One of my favorite songs, Jesus, Lamb of God, starts out “You are my strength when I am weak….” When I’m at the end of my strength, I’m at the beginning of His. As I trudged down the hallway to our hotel room after a 10-hour car ride, this was crystal-clear to me.
For weeks, I had been dealing with hip pain that barely allowed me to sit. I alternated between lying down, walking around, and sitting for very brief periods of time. Suddenly we had a death in the family and had to make what would have been, in the best-case scenario, a 7 1/2 hour drive. I couldn’t imagine sitting in a car for that long. All I could do was pray for the strength to get through it. I knew there was no way I could make it through the next few days without divine intervention, but I also knew that I had a direct line to God, a conduit to His strength. I had the power of prayer!

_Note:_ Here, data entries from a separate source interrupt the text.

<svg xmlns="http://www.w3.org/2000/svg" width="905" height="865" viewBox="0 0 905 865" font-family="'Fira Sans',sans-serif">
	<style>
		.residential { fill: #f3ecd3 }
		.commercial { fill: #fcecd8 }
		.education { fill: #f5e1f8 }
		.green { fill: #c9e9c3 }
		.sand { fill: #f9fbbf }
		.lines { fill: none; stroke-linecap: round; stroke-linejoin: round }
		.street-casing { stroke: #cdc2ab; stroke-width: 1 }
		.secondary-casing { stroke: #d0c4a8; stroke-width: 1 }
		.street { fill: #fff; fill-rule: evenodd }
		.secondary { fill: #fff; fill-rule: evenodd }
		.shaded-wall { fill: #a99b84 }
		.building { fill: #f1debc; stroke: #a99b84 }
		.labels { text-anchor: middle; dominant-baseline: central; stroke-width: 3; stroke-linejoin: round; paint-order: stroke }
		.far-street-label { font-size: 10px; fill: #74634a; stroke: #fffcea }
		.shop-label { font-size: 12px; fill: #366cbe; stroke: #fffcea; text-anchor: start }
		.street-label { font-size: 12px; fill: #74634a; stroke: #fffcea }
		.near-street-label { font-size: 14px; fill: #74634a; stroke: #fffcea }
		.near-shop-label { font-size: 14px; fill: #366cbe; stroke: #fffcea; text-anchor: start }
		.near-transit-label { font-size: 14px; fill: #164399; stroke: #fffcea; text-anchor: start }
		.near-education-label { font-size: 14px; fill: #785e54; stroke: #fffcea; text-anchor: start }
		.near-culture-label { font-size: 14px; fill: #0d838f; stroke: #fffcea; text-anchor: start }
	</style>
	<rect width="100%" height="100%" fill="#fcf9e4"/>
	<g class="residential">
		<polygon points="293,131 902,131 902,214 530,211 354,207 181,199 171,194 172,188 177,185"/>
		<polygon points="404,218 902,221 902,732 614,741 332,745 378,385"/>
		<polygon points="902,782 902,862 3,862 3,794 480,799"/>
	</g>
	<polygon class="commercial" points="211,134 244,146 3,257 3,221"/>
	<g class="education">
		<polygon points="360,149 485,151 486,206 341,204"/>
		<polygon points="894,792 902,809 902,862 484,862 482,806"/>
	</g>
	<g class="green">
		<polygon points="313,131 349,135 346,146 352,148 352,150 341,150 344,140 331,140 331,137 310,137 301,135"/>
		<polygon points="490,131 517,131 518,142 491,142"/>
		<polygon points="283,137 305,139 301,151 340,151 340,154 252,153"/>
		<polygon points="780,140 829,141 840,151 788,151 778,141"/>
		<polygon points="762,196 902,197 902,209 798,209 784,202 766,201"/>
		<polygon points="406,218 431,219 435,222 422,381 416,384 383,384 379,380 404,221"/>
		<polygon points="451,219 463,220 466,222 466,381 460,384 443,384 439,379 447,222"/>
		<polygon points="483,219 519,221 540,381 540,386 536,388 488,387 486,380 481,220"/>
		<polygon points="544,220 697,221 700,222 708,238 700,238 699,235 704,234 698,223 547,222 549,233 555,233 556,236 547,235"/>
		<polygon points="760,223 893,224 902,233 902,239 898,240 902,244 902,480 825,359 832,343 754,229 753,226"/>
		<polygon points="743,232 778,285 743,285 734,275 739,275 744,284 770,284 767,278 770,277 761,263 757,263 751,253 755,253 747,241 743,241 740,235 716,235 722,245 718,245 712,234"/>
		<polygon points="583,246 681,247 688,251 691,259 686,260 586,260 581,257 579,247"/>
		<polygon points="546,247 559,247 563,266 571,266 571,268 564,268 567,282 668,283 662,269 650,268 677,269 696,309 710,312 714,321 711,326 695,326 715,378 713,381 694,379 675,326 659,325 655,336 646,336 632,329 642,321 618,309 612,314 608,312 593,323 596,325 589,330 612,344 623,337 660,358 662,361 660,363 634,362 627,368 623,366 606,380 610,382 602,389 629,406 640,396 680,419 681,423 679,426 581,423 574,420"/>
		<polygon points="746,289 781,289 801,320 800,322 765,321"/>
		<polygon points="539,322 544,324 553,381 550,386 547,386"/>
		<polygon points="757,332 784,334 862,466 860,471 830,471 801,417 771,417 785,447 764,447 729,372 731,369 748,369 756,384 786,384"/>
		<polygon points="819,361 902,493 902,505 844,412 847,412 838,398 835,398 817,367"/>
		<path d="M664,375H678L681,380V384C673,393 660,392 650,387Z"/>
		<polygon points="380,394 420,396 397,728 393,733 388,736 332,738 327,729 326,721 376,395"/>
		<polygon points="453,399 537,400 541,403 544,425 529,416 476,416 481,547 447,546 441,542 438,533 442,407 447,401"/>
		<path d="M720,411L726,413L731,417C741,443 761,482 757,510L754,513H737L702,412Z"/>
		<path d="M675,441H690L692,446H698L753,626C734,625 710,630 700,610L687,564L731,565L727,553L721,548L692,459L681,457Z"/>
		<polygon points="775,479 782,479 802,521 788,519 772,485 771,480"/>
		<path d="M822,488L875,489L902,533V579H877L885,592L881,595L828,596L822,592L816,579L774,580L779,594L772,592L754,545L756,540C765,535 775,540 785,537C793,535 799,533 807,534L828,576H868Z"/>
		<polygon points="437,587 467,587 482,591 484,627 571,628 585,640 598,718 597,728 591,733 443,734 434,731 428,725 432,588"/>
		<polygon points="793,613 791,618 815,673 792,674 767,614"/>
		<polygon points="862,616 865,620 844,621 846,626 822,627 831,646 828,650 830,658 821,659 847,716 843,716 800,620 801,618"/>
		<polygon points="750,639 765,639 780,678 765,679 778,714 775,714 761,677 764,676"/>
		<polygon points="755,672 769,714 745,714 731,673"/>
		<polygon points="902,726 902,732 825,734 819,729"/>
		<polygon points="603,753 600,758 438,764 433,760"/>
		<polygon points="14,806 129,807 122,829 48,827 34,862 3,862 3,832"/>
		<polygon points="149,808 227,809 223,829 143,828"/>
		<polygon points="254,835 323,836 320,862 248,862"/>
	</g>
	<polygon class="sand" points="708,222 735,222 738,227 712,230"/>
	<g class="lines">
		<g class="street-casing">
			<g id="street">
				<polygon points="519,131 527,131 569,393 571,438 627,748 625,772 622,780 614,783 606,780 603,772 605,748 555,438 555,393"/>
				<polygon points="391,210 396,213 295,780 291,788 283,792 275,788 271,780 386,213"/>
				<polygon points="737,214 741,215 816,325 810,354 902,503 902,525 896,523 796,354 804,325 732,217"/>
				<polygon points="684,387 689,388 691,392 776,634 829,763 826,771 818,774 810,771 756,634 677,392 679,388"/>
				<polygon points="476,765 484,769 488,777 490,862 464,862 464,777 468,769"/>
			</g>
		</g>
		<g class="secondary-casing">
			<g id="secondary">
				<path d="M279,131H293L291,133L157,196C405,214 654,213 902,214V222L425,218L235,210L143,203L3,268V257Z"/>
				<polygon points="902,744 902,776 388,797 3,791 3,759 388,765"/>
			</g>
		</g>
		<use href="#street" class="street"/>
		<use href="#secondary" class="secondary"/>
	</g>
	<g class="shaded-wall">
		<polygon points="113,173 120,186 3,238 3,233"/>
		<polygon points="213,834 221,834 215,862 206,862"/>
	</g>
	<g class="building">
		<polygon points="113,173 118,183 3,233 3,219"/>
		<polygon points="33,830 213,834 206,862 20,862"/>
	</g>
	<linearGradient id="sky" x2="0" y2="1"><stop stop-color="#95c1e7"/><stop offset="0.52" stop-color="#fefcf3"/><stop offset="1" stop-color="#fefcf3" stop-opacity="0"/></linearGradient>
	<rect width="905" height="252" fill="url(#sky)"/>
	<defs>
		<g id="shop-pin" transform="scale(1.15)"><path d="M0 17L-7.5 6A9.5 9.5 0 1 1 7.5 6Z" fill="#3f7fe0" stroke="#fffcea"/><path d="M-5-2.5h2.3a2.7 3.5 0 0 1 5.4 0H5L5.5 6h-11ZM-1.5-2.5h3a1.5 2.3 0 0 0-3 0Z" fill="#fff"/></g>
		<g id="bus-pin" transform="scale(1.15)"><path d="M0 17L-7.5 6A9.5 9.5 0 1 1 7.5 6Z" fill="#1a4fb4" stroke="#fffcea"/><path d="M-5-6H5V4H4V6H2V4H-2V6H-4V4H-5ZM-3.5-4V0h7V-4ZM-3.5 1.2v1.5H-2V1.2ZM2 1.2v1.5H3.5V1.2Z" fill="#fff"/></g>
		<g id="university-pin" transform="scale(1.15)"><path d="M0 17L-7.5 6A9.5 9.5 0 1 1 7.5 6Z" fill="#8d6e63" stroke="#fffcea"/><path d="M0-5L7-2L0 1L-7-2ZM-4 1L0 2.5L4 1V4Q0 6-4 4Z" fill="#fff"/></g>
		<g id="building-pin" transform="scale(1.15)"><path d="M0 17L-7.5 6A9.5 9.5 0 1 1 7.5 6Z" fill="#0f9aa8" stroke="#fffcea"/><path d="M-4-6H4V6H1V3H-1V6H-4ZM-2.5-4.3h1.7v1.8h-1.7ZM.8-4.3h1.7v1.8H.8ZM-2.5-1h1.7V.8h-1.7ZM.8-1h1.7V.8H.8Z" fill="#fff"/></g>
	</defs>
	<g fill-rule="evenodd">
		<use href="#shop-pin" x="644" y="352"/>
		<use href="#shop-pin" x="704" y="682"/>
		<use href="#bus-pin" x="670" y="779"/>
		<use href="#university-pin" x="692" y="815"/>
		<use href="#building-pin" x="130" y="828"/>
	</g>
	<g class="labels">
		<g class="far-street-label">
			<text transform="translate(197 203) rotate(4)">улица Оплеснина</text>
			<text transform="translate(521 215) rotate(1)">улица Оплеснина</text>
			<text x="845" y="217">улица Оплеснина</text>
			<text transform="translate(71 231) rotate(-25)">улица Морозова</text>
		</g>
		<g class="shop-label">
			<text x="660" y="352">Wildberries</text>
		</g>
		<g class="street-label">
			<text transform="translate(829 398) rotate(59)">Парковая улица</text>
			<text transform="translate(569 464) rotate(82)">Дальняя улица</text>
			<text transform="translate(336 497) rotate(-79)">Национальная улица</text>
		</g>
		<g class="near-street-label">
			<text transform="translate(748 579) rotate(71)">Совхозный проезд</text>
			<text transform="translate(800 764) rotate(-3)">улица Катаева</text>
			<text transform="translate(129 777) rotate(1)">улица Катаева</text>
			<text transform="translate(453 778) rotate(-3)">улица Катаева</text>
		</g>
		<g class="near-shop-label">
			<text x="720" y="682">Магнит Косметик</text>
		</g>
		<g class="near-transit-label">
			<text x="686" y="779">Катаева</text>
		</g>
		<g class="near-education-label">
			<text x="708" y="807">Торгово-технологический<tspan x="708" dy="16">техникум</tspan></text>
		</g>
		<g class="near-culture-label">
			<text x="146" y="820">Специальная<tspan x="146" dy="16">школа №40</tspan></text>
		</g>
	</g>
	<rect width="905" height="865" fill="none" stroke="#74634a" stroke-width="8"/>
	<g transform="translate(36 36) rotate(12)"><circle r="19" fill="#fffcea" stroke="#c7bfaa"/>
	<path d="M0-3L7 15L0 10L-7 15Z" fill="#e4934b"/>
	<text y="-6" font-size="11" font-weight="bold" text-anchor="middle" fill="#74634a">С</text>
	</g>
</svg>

Let me tell you, I lean on that power a LOT these days. One of the things that has been hardest for me in this fibro journey has been my feeling of weakness. I spent 20 years in the military, and after my retirement, I worked as a Personal Trainer and Health Coach. This inability to do even ordinary activities really threw me for a loop. How could someone who had once been so strong be so weak?
I still fight this; it’s just hard for me to accept, but I have learned that when I’m at my weakest, I can reach out to God, grasp His hand, and let Him be my strength.
My prayer is that if you’re struggling, you’ll know that you’re not alone; you have this “prayer power” too. All you have to do is ask.